### İstenen iş
Lütfen aşağıdaki kayıtların tamamında "white" kelimesini "black" kelimesiyle değiştirerek satırları yeniden yaz, geri kalan her şeyi olduğu gibi bırak. Resimleri cevaba koyma.

(Kayıtlı girdiler)
-------

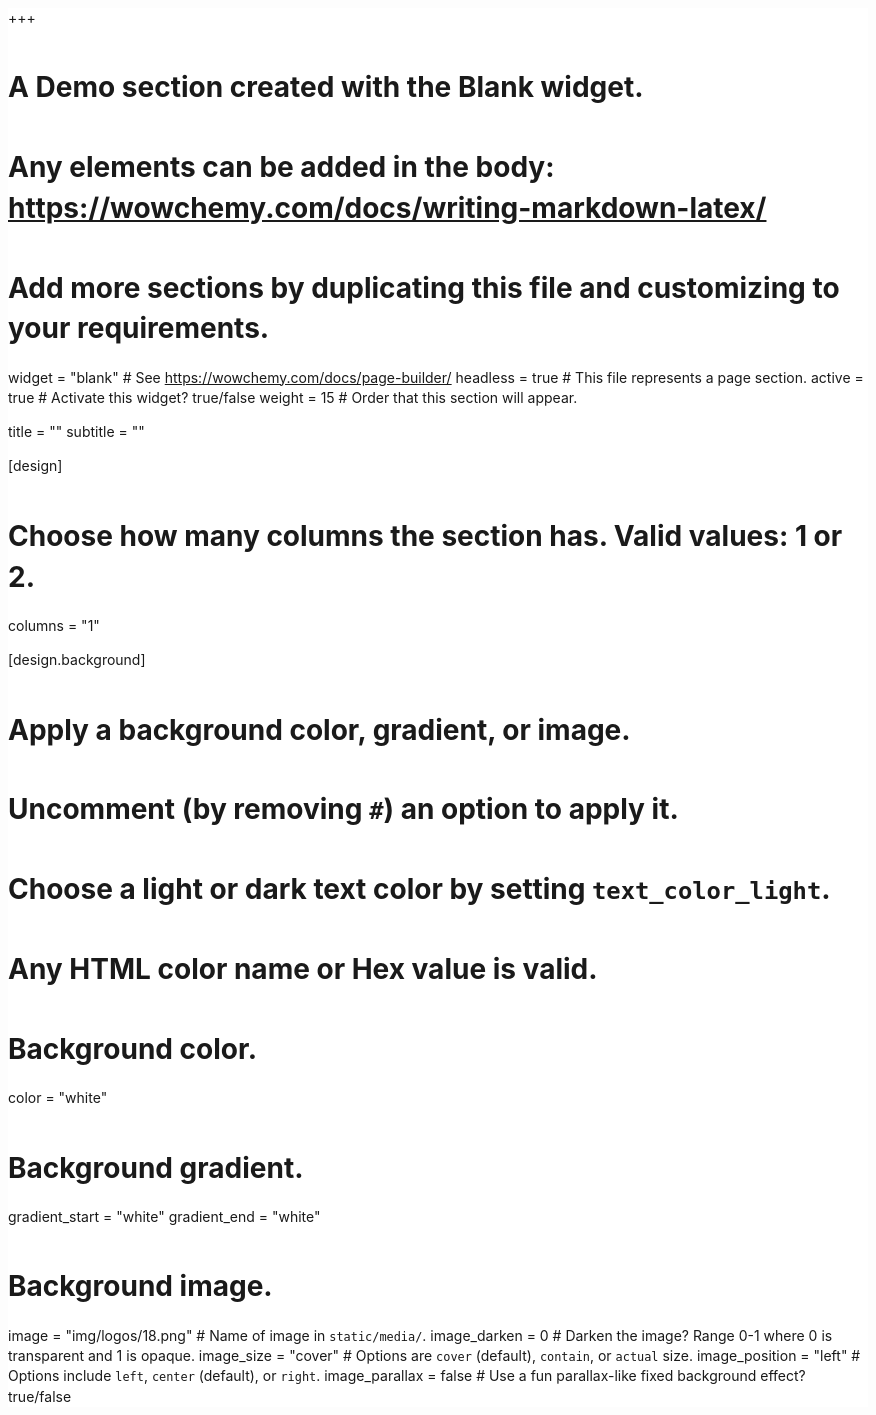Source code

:+++
# A Demo section created with the Blank widget.
# Any elements can be added in the body: https://wowchemy.com/docs/writing-markdown-latex/
# Add more sections by duplicating this file and customizing to your requirements.


widget = "blank"  # See https://wowchemy.com/docs/page-builder/
headless = true  # This file represents a page section.
active = true  # Activate this widget? true/false
weight = 15  # Order that this section will appear.

title = ""
subtitle = ""

[design]
  # Choose how many columns the section has. Valid values: 1 or 2.
  columns = "1"

[design.background]
  # Apply a background color, gradient, or image.
  #   Uncomment (by removing `#`) an option to apply it.
  #   Choose a light or dark text color by setting `text_color_light`.
  #   Any HTML color name or Hex value is valid.

  # Background color.
  color = "white"
  
  # Background gradient.
  gradient_start = "white"
  gradient_end = "white"
  
  # Background image.
  image = "img/logos/18.png"  # Name of image in `static/media/`.
  image_darken = 0  # Darken the image? Range 0-1 where 0 is transparent and 1 is opaque.
  image_size = "cover"  #  Options are `cover` (default), `contain`, or `actual` size.
  image_position = "left"  # Options include `left`, `center` (default), or `right`.
  image_parallax = false  # Use a fun parallax-like fixed background effect? true/false
  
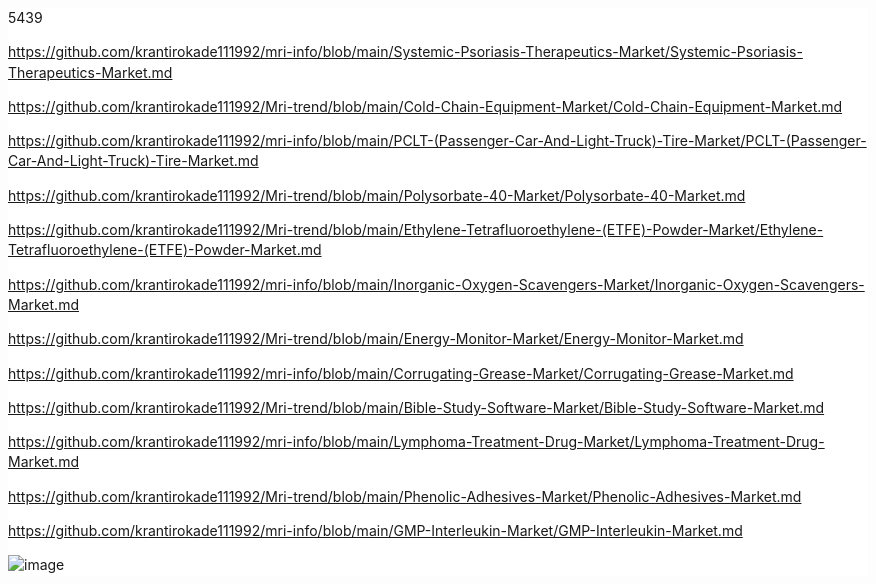 5439</p><p><a href="https://github.com/krantirokade111992/mri-info/blob/main/Systemic-Psoriasis-Therapeutics-Market/Systemic-Psoriasis-Therapeutics-Market.md">https://github.com/krantirokade111992/mri-info/blob/main/Systemic-Psoriasis-Therapeutics-Market/Systemic-Psoriasis-Therapeutics-Market.md</a></p><p><a href="https://github.com/krantirokade111992/Mri-trend/blob/main/Cold-Chain-Equipment-Market/Cold-Chain-Equipment-Market.md">https://github.com/krantirokade111992/Mri-trend/blob/main/Cold-Chain-Equipment-Market/Cold-Chain-Equipment-Market.md</a></p><p><a href="https://github.com/krantirokade111992/mri-info/blob/main/PCLT-(Passenger-Car-And-Light-Truck)-Tire-Market/PCLT-(Passenger-Car-And-Light-Truck)-Tire-Market.md">https://github.com/krantirokade111992/mri-info/blob/main/PCLT-(Passenger-Car-And-Light-Truck)-Tire-Market/PCLT-(Passenger-Car-And-Light-Truck)-Tire-Market.md</a></p><p><a href="https://github.com/krantirokade111992/Mri-trend/blob/main/Polysorbate-40-Market/Polysorbate-40-Market.md">https://github.com/krantirokade111992/Mri-trend/blob/main/Polysorbate-40-Market/Polysorbate-40-Market.md</a></p><p><a href="https://github.com/krantirokade111992/Mri-trend/blob/main/Ethylene-Tetrafluoroethylene-(ETFE)-Powder-Market/Ethylene-Tetrafluoroethylene-(ETFE)-Powder-Market.md">https://github.com/krantirokade111992/Mri-trend/blob/main/Ethylene-Tetrafluoroethylene-(ETFE)-Powder-Market/Ethylene-Tetrafluoroethylene-(ETFE)-Powder-Market.md</a></p><p><a href="https://github.com/krantirokade111992/mri-info/blob/main/Inorganic-Oxygen-Scavengers-Market/Inorganic-Oxygen-Scavengers-Market.md">https://github.com/krantirokade111992/mri-info/blob/main/Inorganic-Oxygen-Scavengers-Market/Inorganic-Oxygen-Scavengers-Market.md</a></p><p><a href="https://github.com/krantirokade111992/Mri-trend/blob/main/Energy-Monitor-Market/Energy-Monitor-Market.md">https://github.com/krantirokade111992/Mri-trend/blob/main/Energy-Monitor-Market/Energy-Monitor-Market.md</a></p><p><a href="https://github.com/krantirokade111992/mri-info/blob/main/Corrugating-Grease-Market/Corrugating-Grease-Market.md">https://github.com/krantirokade111992/mri-info/blob/main/Corrugating-Grease-Market/Corrugating-Grease-Market.md</a></p><p><a href="https://github.com/krantirokade111992/Mri-trend/blob/main/Bible-Study-Software-Market/Bible-Study-Software-Market.md">https://github.com/krantirokade111992/Mri-trend/blob/main/Bible-Study-Software-Market/Bible-Study-Software-Market.md</a></p><p><a href="https://github.com/krantirokade111992/mri-info/blob/main/Lymphoma-Treatment-Drug-Market/Lymphoma-Treatment-Drug-Market.md">https://github.com/krantirokade111992/mri-info/blob/main/Lymphoma-Treatment-Drug-Market/Lymphoma-Treatment-Drug-Market.md</a></p><p><a href="https://github.com/krantirokade111992/Mri-trend/blob/main/Phenolic-Adhesives-Market/Phenolic-Adhesives-Market.md">https://github.com/krantirokade111992/Mri-trend/blob/main/Phenolic-Adhesives-Market/Phenolic-Adhesives-Market.md</a></p><p><a href="https://github.com/krantirokade111992/mri-info/blob/main/GMP-Interleukin-Market/GMP-Interleukin-Market.md">https://github.com/krantirokade111992/mri-info/blob/main/GMP-Interleukin-Market/GMP-Interleukin-Market.md</a></p>
![image](https://github.com/user-attachments/assets/3032664f-e792-4c11-8bfa-cda873ed7ef0)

-------

### Çözüm
Source code

:+++
# A Demo section created with the Blank widget.
# Any elements can be added in the body: https://wowchemy.com/docs/writing-markdown-latex/
# Add more sections by duplicating this file and customizing to your requirements.


widget = "blank"  # See https://wowchemy.com/docs/page-builder/
headless = true  # This file represents a page section.
active = true  # Activate this widget? true/false
weight = 15  # Order that this section will appear.

title = ""
subtitle = ""

[design]
  # Choose how many columns the section has. Valid values: 1 or 2.
  columns = "1"

[design.background]
  # Apply a background color, gradient, or image.
  #   Uncomment (by removing `#`) an option to apply it.
  #   Choose a light or dark text color by setting `text_color_light`.
  #   Any HTML color name or Hex value is valid.

  # Background color.
  color = "black"
  
  # Background gradient.
  gradient_start = "black"
  gradient_end = "black"
  
  # Background image.
  image = "img/logos/18.png"  # Name of image in `static/media/`.
  image_darken = 0  # Darken the image? Range 0-1 where 0 is transparent and 1 is opaque.
  image_size = "cover"  #  Options are `cover` (default), `contain`, or `actual` size.
  image_position = "left"  # Options include `left`, `center` (default), or `right`.
  image_parallax = false  # Use a fun parallax-like fixed background effect? true/false
  
 5439</p><p><a href="https://github.com/krantirokade111992/mri-info/blob/main/Systemic-Psoriasis-Therapeutics-Market/Systemic-Psoriasis-Therapeutics-Market.md">https://github.com/krantirokade111992/mri-info/blob/main/Systemic-Psoriasis-Therapeutics-Market/Systemic-Psoriasis-Therapeutics-Market.md</a></p><p><a href="https://github.com/krantirokade111992/Mri-trend/blob/main/Cold-Chain-Equipment-Market/Cold-Chain-Equipment-Market.md">https://github.com/krantirokade111992/Mri-trend/blob/main/Cold-Chain-Equipment-Market/Cold-Chain-Equipment-Market.md</a></p><p><a href="https://github.com/krantirokade111992/mri-info/blob/main/PCLT-(Passenger-Car-And-Light-Truck)-Tire-Market/PCLT-(Passenger-Car-And-Light-Truck)-Tire-Market.md">https://github.com/krantirokade111992/mri-info/blob/main/PCLT-(Passenger-Car-And-Light-Truck)-Tire-Market/PCLT-(Passenger-Car-And-Light-Truck)-Tire-Market.md</a></p><p><a href="https://github.com/krantirokade111992/Mri-trend/blob/main/Polysorbate-40-Market/Polysorbate-40-Market.md">https://github.com/krantirokade111992/Mri-trend/blob/main/Polysorbate-40-Market/Polysorbate-40-Market.md</a></p><p><a href="https://github.com/krantirokade111992/Mri-trend/blob/main/Ethylene-Tetrafluoroethylene-(ETFE)-Powder-Market/Ethylene-Tetrafluoroethylene-(ETFE)-Powder-Market.md">https://github.com/krantirokade111992/Mri-trend/blob/main/Ethylene-Tetrafluoroethylene-(ETFE)-Powder-Market/Ethylene-Tetrafluoroethylene-(ETFE)-Powder-Market.md</a></p><p><a href="https://github.com/krantirokade111992/mri-info/blob/main/Inorganic-Oxygen-Scavengers-Market/Inorganic-Oxygen-Scavengers-Market.md">https://github.com/krantirokade111992/mri-info/blob/main/Inorganic-Oxygen-Scavengers-Market/Inorganic-Oxygen-Scavengers-Market.md</a></p><p><a href="https://github.com/krantirokade111992/Mri-trend/blob/main/Energy-Monitor-Market/Energy-Monitor-Market.md">https://github.com/krantirokade111992/Mri-trend/blob/main/Energy-Monitor-Market/Energy-Monitor-Market.md</a></p><p><a href="https://github.com/krantirokade111992/mri-info/blob/main/Corrugating-Grease-Market/Corrugating-Grease-Market.md">https://github.com/krantirokade111992/mri-info/blob/main/Corrugating-Grease-Market/Corrugating-Grease-Market.md</a></p><p><a href="https://github.com/krantirokade111992/Mri-trend/blob/main/Bible-Study-Software-Market/Bible-Study-Software-Market.md">https://github.com/krantirokade111992/Mri-trend/blob/main/Bible-Study-Software-Market/Bible-Study-Software-Market.md</a></p><p><a href="https://github.com/krantirokade111992/mri-info/blob/main/Lymphoma-Treatment-Drug-Market/Lymphoma-Treatment-Drug-Market.md">https://github.com/krantirokade111992/mri-info/blob/main/Lymphoma-Treatment-Drug-Market/Lymphoma-Treatment-Drug-Market.md</a></p><p><a href="https://github.com/krantirokade111992/Mri-trend/blob/main/Phenolic-Adhesives-Market/Phenolic-Adhesives-Market.md">https://github.com/krantirokade111992/Mri-trend/blob/main/Phenolic-Adhesives-Market/Phenolic-Adhesives-Market.md</a></p><p><a href="https://github.com/krantirokade111992/mri-info/blob/main/GMP-Interleukin-Market/GMP-Interleukin-Market.md">https://github.com/krantirokade111992/mri-info/blob/main/GMP-Interleukin-Market/GMP-Interleukin-Market.md</a></p>
![image](https://github.com/user-attachments/assets/3032664f-e792-4c11-8bfa-cda873ed7ef0)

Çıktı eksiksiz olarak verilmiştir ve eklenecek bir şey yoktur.